Dies erfordert eine starke Forschung und intensive Beratung. Deutschland kann dabei auf eine großartige Tradition zurückblicken. Im Rahmen einer sehr abgestuften Zusammenarbeit zwischen allen Akteuren (BBA, Universitäten, Pflanzenschutzdienste und Firmen) hat sich ein effizientes Netzwerk entwickelt, das allerdings gegenwärtig zusammenzubrechen droht. Die Mitglieder des Arbeitskreises Nutzarthropoden und Entomopathogene Nematoden der DPG und DGaaE sind besorgt über die abnehmenden Kapazitäten auf dem Gebiet der Forschung und Beratung zu Nützlingen und zum biologischen Pflanzenschutz. Sie appellieren, die Forschung auf diesem Gebiet wieder voranzutreiben, um die Anwendung biologischer Verfahren deutlich zu stärken und das Verständnis und die Ausnutzung natürlicher Regelmechanismen in agrarischen und forstwirtschaftlichen Ökosystemen zu verbessern. Nur so hat der biologische Pflanzenschutz eine Zukunftsperspektive.

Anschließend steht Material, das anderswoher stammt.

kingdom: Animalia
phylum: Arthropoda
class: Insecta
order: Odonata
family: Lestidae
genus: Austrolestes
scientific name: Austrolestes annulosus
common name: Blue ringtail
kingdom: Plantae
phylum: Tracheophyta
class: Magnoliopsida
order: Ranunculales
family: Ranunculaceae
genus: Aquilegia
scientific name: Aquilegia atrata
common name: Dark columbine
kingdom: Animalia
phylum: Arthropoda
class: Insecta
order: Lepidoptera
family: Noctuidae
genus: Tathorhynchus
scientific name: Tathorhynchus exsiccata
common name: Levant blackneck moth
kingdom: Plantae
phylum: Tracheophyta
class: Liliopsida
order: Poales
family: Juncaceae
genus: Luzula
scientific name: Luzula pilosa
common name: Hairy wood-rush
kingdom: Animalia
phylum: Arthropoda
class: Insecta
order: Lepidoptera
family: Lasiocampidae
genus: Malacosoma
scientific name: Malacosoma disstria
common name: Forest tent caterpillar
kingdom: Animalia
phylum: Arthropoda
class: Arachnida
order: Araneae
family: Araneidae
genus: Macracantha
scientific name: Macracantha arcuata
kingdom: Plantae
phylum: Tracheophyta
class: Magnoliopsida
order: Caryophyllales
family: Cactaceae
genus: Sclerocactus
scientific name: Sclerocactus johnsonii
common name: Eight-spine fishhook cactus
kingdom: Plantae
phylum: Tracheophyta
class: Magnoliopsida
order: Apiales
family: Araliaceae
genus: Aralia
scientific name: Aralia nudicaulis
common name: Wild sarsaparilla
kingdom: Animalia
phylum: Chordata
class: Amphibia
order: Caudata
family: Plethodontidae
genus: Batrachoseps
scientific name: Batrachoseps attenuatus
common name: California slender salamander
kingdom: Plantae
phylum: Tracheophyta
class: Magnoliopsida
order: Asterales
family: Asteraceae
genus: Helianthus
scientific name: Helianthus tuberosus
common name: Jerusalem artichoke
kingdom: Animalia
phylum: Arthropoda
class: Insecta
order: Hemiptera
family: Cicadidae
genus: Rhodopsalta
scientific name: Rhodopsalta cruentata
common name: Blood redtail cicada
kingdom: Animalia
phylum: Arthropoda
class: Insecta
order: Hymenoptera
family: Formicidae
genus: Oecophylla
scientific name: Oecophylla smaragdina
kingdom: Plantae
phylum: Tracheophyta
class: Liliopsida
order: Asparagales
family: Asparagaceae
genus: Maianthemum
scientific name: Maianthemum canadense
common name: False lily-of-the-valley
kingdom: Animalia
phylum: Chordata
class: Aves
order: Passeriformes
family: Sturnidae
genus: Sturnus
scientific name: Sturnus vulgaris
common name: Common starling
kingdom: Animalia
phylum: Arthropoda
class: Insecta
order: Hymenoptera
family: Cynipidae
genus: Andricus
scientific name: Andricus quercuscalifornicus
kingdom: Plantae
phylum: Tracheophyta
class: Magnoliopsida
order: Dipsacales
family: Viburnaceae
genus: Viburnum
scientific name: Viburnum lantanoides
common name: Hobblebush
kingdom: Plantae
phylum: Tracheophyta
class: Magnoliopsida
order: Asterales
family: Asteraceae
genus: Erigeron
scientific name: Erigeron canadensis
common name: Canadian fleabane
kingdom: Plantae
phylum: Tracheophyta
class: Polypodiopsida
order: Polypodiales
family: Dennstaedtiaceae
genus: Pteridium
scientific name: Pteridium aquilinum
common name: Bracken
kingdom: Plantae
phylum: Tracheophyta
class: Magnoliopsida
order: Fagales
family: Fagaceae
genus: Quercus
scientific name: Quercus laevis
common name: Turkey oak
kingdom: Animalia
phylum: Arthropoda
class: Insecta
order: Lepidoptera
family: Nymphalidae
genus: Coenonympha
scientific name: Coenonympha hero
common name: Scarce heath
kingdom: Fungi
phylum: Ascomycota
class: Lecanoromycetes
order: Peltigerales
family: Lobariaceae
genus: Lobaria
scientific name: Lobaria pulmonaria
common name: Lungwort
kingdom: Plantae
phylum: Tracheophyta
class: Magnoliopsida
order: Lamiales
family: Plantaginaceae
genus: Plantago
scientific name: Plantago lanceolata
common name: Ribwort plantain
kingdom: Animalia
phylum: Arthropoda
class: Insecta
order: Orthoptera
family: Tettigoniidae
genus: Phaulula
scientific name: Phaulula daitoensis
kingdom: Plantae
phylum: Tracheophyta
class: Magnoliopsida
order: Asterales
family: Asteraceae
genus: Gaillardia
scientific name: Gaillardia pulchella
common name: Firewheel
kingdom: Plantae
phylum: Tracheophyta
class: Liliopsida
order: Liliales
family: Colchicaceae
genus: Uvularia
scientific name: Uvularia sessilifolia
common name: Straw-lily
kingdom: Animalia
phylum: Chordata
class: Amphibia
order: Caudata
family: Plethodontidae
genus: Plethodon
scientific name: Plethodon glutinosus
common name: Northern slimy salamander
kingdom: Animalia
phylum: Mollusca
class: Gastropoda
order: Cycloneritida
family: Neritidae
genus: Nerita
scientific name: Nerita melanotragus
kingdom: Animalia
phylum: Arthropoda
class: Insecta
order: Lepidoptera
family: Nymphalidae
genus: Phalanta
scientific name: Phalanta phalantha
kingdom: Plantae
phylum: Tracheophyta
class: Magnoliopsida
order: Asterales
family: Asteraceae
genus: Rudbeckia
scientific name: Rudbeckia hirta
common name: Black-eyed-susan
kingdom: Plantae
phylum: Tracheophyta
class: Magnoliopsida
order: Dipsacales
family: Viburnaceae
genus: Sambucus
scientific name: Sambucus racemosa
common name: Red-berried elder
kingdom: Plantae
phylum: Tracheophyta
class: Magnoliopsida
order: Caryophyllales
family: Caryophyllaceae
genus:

Um die Forschung zu intensivieren, sind mehr Finanzmittel für Projekte und weitere Stellen insbesondere am Julius Kühn-Institut, an den Hochschulen und auch Landeseinrichtungen bereitzustellen und der wissenschaftliche Nachwuchs zu fördern. Dazu sind Förderschwerpunkte zum biologischen Pflanzenschutz bei der DBU, im BMELV, bei der DFG und der EU zu etablieren. Insbesondere müssen die Universitäten wieder eine „Zugpferdfunktion“ einnehmen. Um die Beratung zu aktivieren, sind entsprechende Stellen bei den Pflanzenschutzdiensten der Länder zu schaffen und die Zusammenarbeit mit Nützlingsproduzenten und anderen Beratungsdiensten zu verbessern.

Die Mitglieder des Arbeitskreises sehen besonderen Bedarf, die Forschung auf folgenden Gebieten zu aktivieren, wobei angesichts der komplexen Zusammenhänge und komplizierten Verfahren längere Laufzeiten von Projekten gefordert werden:

  •     Aufklärung der Zusammenhänge zwischen natürlicher Regulation, Diversität und chemischem Pflanzenschutz in agrarischen Ökosystemen und Ableitung von Leitbildern,
  •     Gegenspieler zu eingeschleppten Schaderregern, da wir uns nicht nur auf chemische Abwehr verlassen können (mitgebrachte Resistenzen),
  •     Aufklärung der trophischen Wechselwirkungen zur effizienten Nutzung von Arthropoden im Rahmen eines integrierten Managements,
  •     Nutzung biologischer Verfahren im Freiland,
  •     Unterstützung des Zulassungsverfahrens biologischer Mittel insbesondere der Antragssteller durch Risikoforschung (Biosicherheit),
  •     Ökonomische Bewertung und tragfähige finanzielle Stimulierung neuer biologischer Verfahren bei ihrer Einführung und Anwendung.


Die Mitglieder des Arbeitskreises sind gern bereit, an der Erarbeitung von entsprechenden Forschungs-, Entwicklungs- und Überführungsprogrammen mitzuwirken.

Der AK wird gemeinsam mit der Deutschen Phytomedizinischen Gesellschaft geführt.